NATO is not interested in a ceasefire in Libya as it craves regime change in the country, believes International Action Center activist Sara Flounders.
”What NATO wants is regime change. They want absolute and total control of the largest oil resources in Africa,” she said. “They want ownership of the billions of dollars, more than $70 billion that Libya holds just in immediate assets from those past oil and gas sales. They want control of the whole infrastructure. None of this is about the humanitarian defense of the people of Libya, or of any group in Libya.” ”It really is piracy on an international scale,” Flounders added. As for Syria, according to Sara Flounders, the US is already actively engaged with the country’s internal situation. ”It is important to recognize that the US is already taking action in Syria, that there is real destabilization going on, that for years there have been sanctions on Syria, that Syria is occupied in Golan by Israel, all with US funding,” she said. “There has been for a very long time US intervention, US sanctions, US destabilization.” ”Syria, like every country, has internal problems that must be dealt with,” Flounders continued. “The country must, absolutely, take time as they themselves acknowledge, but that must be without foreign imperialist intervention, and that is what is going on now.”
According to Michel Chossudovsky from the Canadian-based Center for Research on Globalization, there are several signs that we might soon see American boots touch Libyan soil. ”At this stage NATO, in consultation with the Pentagon, is preparing a new phase of this war, in other words, the process of military escalation, which could eventually lead to the landing of US – NATO military commandoes on Libyan soil,” he said. “In other words, they are in the process of changing the terms of reference of the so-called no-fly zone to supporting a ground war.” “Now they have shifted the emphasis from aerial bombardment to helicopter operations as well as low-flight operations over Libya, which would of course be supportive of boots on the ground,” Chossudovsky added. “So, this is a very disturbing development and it certainly indicates an escalation in military activities.”

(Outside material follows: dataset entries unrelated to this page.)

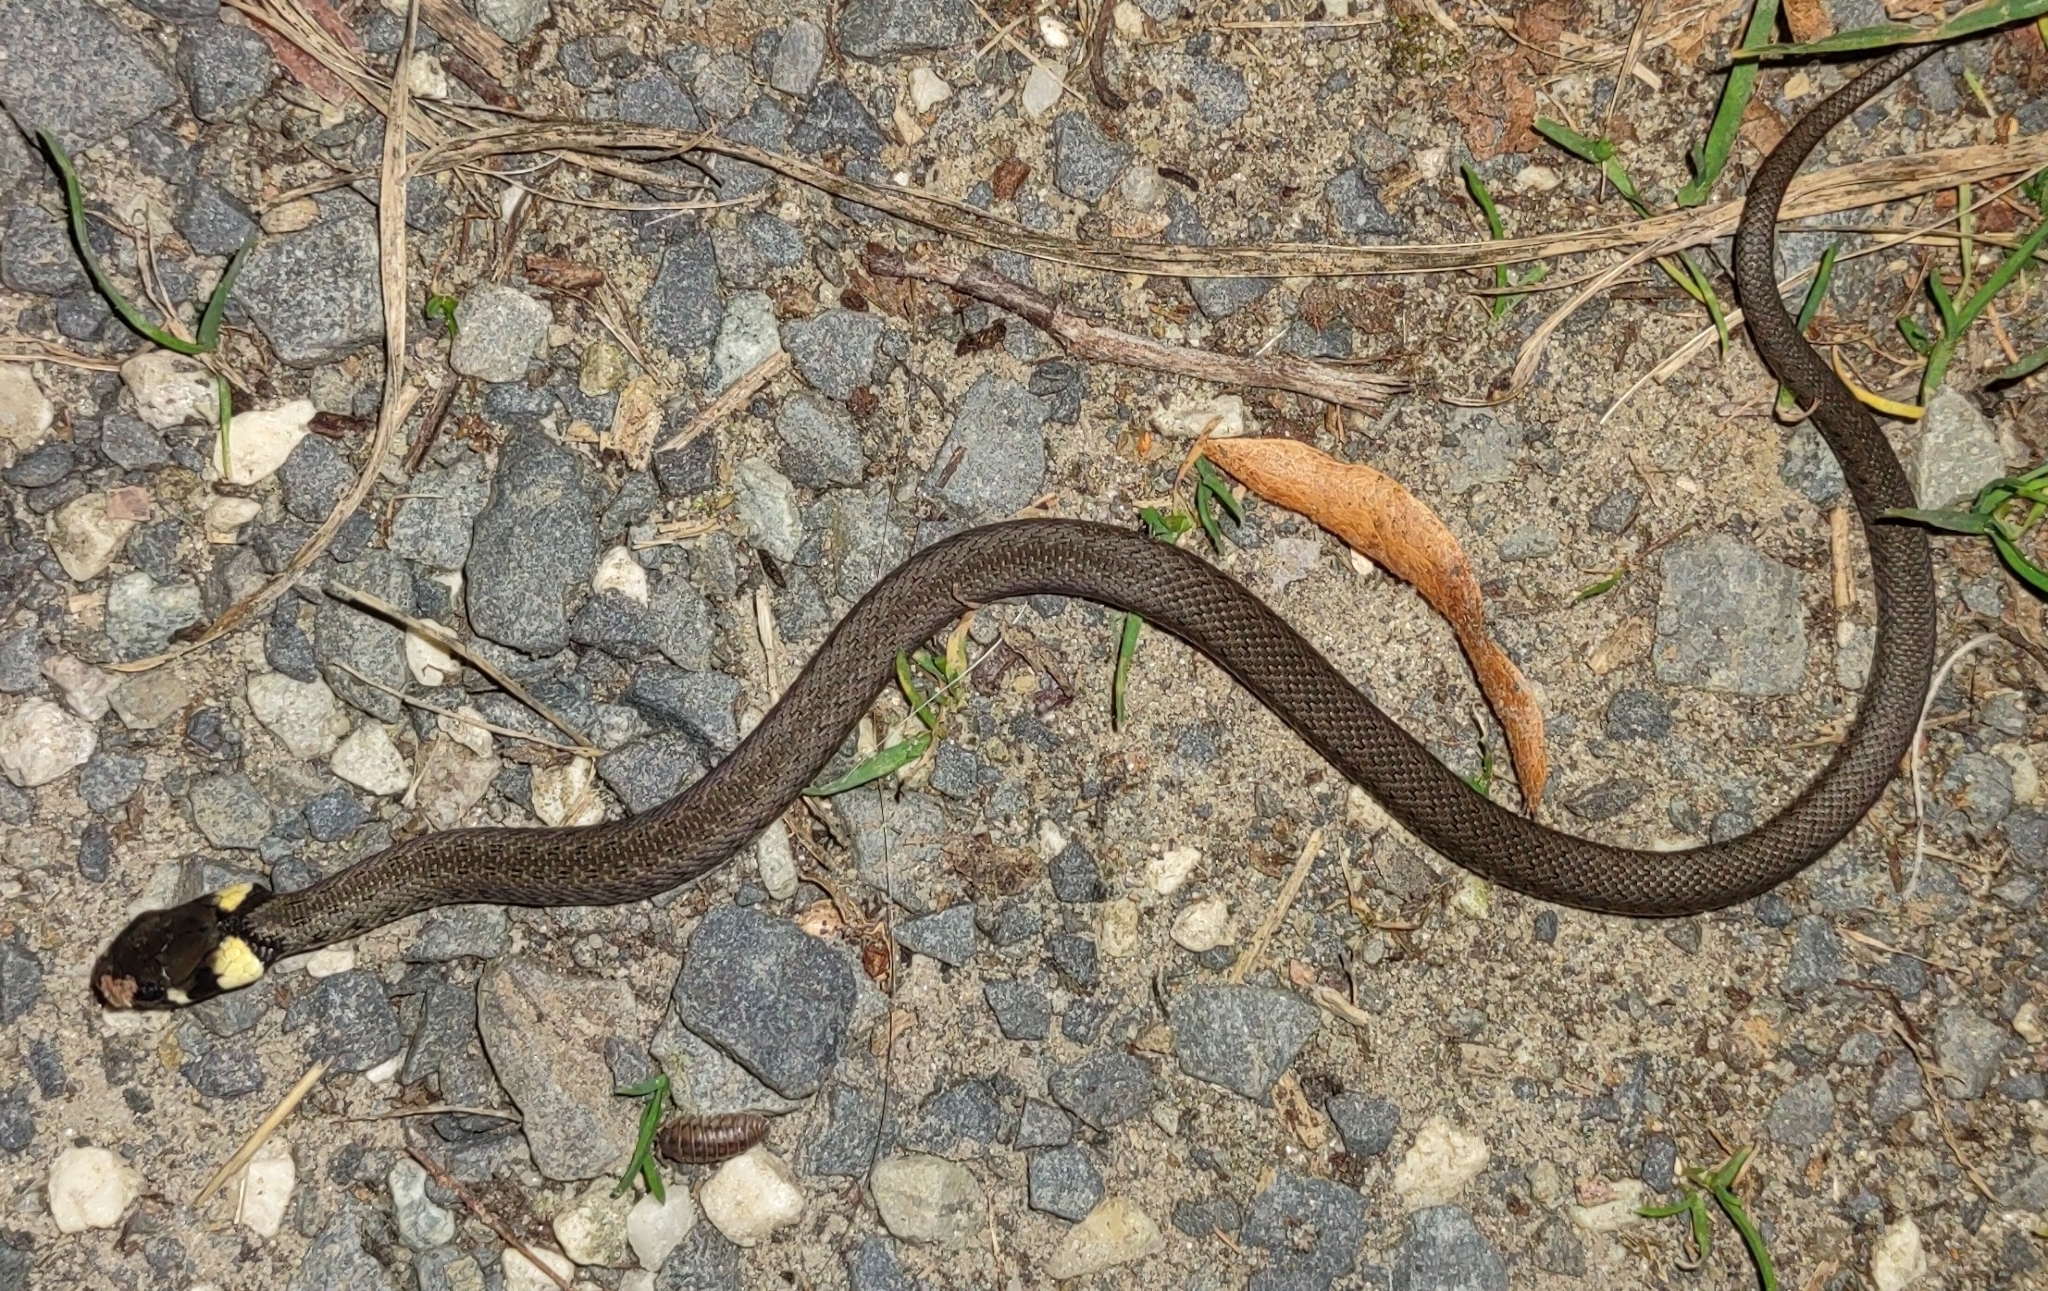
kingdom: Animalia
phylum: Chordata
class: Squamata
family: Colubridae
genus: Natrix
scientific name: Natrix natrix
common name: Grass snake
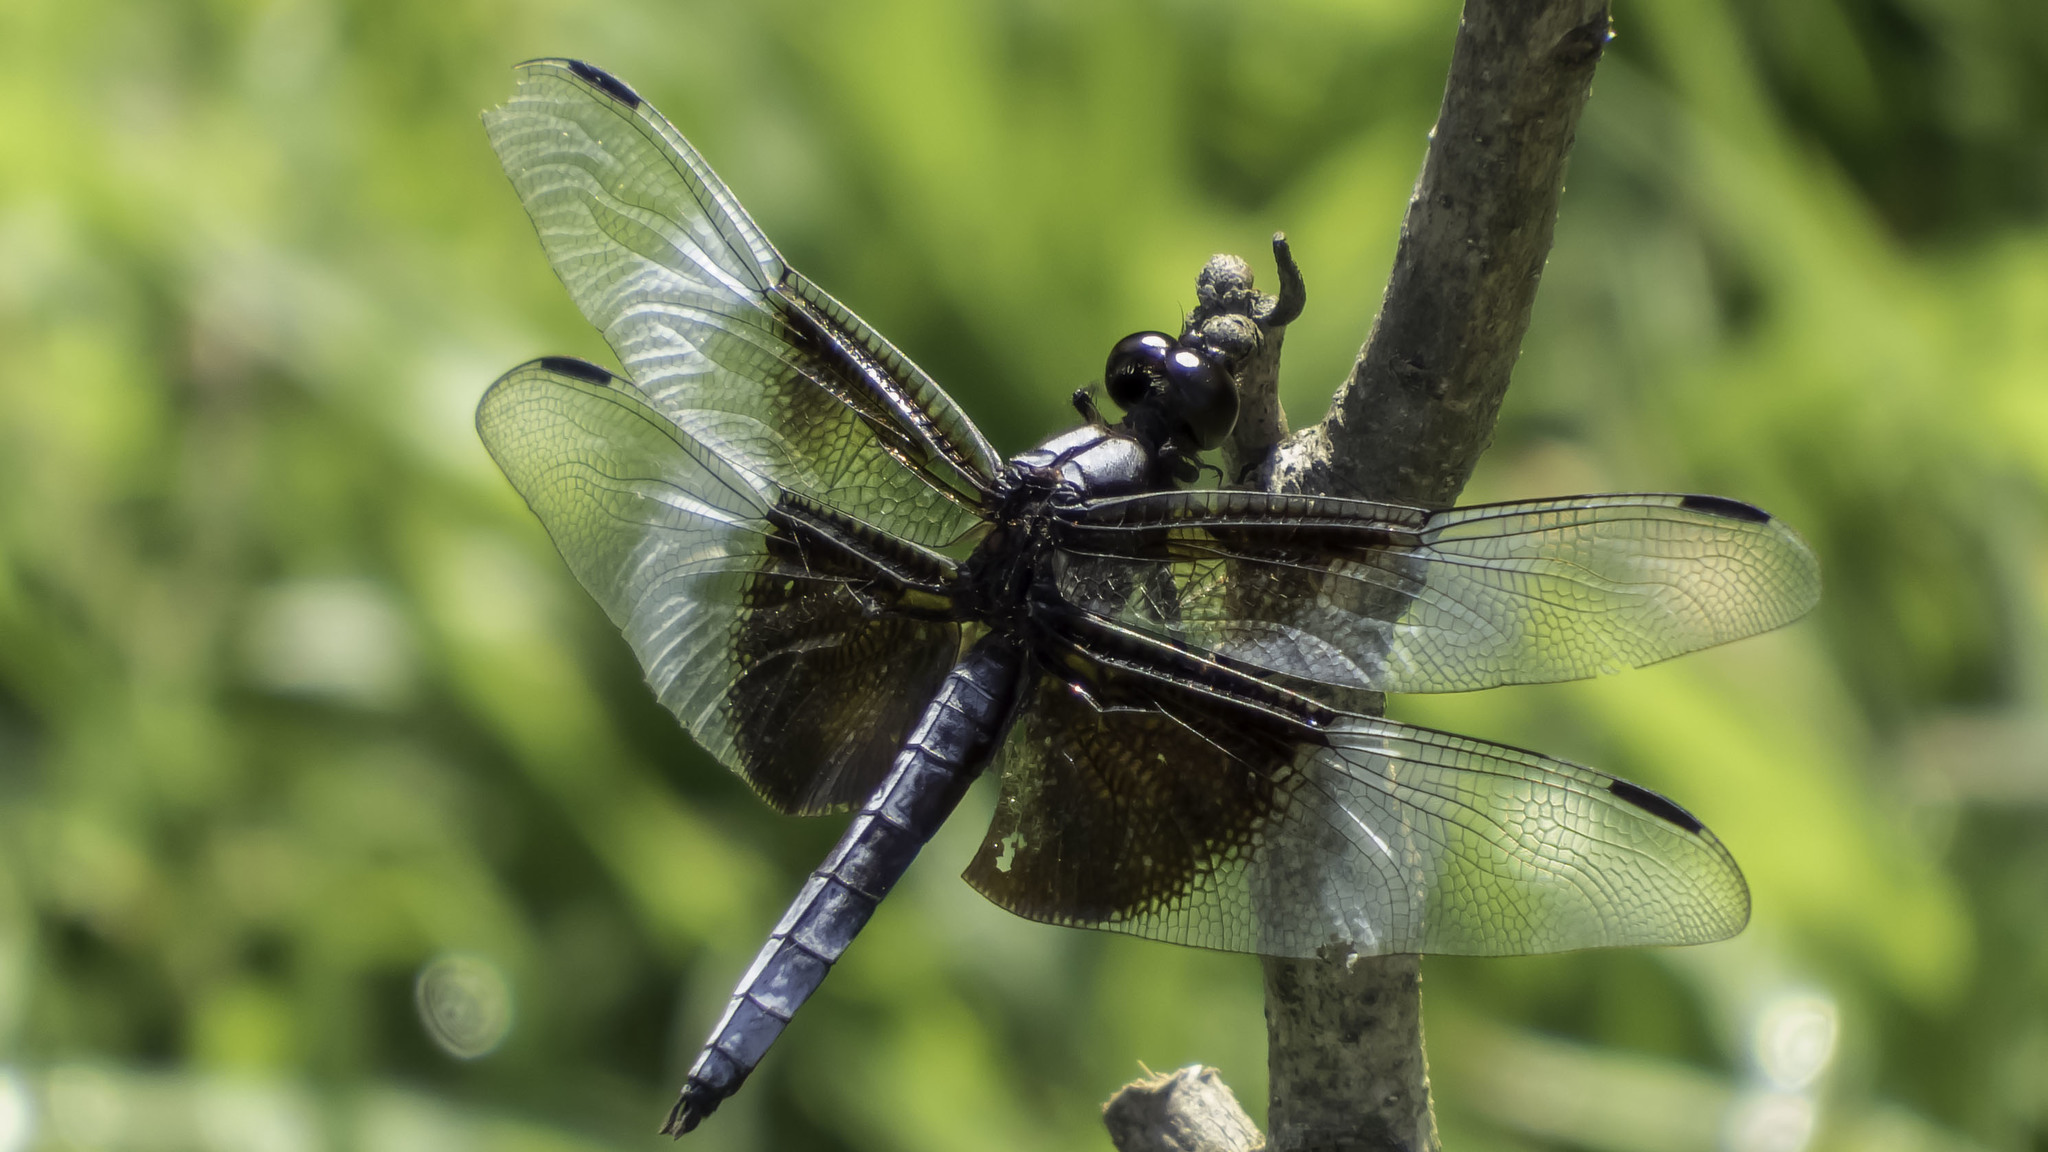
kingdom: Animalia
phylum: Arthropoda
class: Insecta
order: Odonata
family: Libellulidae
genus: Libellula
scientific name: Libellula luctuosa
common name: Widow skimmer
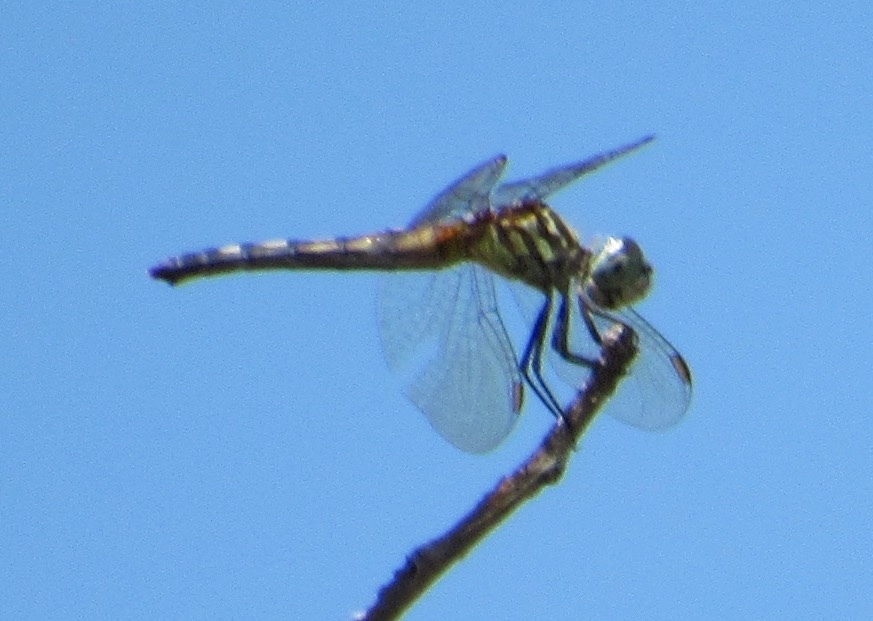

As for the recent UN report which states that both sides of the Libyan conflict have committed war crimes, Oxford University professor, Mark Almond, said that the rebels’ treatment of prisoners poses many uneasy questions. ”We know the rebels claimed to have captured 800 African mercenaries, they said, in March and April. Now apparently, they tell the UN they only have 16 prisoners. What has happened to another 784?” he said. “This is rather alarming, I think, for the NATO governments because they have a moral and perhaps even legal responsibility for the way the rebels treat prisoners.”